→ **INFORMATION PROVIDED**:
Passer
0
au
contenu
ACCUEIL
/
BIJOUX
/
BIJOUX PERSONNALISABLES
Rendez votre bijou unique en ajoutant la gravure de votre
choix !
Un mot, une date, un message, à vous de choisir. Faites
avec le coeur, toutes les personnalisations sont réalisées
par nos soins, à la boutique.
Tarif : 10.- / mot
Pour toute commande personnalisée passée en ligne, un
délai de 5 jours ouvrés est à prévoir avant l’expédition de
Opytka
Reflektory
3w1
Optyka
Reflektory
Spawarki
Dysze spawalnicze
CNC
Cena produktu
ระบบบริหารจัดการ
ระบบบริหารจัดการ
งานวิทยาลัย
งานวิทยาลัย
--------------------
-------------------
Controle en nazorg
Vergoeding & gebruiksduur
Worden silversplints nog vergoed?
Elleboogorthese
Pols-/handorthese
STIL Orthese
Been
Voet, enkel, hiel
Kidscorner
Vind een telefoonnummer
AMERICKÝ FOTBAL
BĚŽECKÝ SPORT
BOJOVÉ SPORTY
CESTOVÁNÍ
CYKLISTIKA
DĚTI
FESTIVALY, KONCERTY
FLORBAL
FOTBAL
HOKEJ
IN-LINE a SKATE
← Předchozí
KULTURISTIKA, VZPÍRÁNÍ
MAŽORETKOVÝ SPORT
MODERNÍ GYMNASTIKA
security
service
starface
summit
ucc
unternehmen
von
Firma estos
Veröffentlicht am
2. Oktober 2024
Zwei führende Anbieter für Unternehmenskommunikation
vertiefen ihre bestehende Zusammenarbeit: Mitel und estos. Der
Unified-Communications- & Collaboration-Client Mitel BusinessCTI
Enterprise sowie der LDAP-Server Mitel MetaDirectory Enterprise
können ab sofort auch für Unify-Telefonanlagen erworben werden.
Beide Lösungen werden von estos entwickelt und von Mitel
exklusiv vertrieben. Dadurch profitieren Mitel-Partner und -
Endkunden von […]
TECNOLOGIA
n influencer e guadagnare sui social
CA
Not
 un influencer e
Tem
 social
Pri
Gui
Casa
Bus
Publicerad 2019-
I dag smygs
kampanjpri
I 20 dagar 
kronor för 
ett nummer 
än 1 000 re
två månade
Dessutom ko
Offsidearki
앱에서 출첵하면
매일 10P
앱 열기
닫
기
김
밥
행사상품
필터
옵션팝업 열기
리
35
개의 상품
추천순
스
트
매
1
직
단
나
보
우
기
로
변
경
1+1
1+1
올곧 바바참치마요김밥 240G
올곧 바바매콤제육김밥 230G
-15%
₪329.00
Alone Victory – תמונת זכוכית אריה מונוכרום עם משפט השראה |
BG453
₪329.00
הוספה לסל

→ **WORK REQUIRED**: Would you print all of the material above exactly as written?

→ **RESULT OF THIS EXERCISE**:
Passer
0
au
contenu
ACCUEIL
/
BIJOUX
/
BIJOUX PERSONNALISABLES
Rendez votre bijou unique en ajoutant la gravure de votre
choix !
Un mot, une date, un message, à vous de choisir. Faites
avec le coeur, toutes les personnalisations sont réalisées
par nos soins, à la boutique.
Tarif : 10.- / mot
Pour toute commande personnalisée passée en ligne, un
délai de 5 jours ouvrés est à prévoir avant l’expédition de
Opytka
Reflektory
3w1
Optyka
Reflektory
Spawarki
Dysze spawalnicze
CNC
Cena produktu
ระบบบริหารจัดการ
ระบบบริหารจัดการ
งานวิทยาลัย
งานวิทยาลัย
--------------------
-------------------
Controle en nazorg
Vergoeding & gebruiksduur
Worden silversplints nog vergoed?
Elleboogorthese
Pols-/handorthese
STIL Orthese
Been
Voet, enkel, hiel
Kidscorner
Vind een telefoonnummer
AMERICKÝ FOTBAL
BĚŽECKÝ SPORT
BOJOVÉ SPORTY
CESTOVÁNÍ
CYKLISTIKA
DĚTI
FESTIVALY, KONCERTY
FLORBAL
FOTBAL
HOKEJ
IN-LINE a SKATE
← Předchozí
KULTURISTIKA, VZPÍRÁNÍ
MAŽORETKOVÝ SPORT
MODERNÍ GYMNASTIKA
security
service
starface
summit
ucc
unternehmen
von
Firma estos
Veröffentlicht am
2. Oktober 2024
Zwei führende Anbieter für Unternehmenskommunikation
vertiefen ihre bestehende Zusammenarbeit: Mitel und estos. Der
Unified-Communications- & Collaboration-Client Mitel BusinessCTI
Enterprise sowie der LDAP-Server Mitel MetaDirectory Enterprise
können ab sofort auch für Unify-Telefonanlagen erworben werden.
Beide Lösungen werden von estos entwickelt und von Mitel
exklusiv vertrieben. Dadurch profitieren Mitel-Partner und -
Endkunden von […]
TECNOLOGIA
n influencer e guadagnare sui social
CA
Not
 un influencer e
Tem
 social
Pri
Gui
Casa
Bus
Publicerad 2019-
I dag smygs
kampanjpri
I 20 dagar 
kronor för 
ett nummer 
än 1 000 re
två månade
Dessutom ko
Offsidearki
앱에서 출첵하면
매일 10P
앱 열기
닫
기
김
밥
행사상품
필터
옵션팝업 열기
리
35
개의 상품
추천순
스
트
매
1
직
단
나
보
우
기
로
변
경
1+1
1+1
올곧 바바참치마요김밥 240G
올곧 바바매콤제육김밥 230G
-15%
₪329.00
Alone Victory – תמונת זכוכית אריה מונוכרום עם משפט השראה |
BG453
₪329.00
הוספה לסל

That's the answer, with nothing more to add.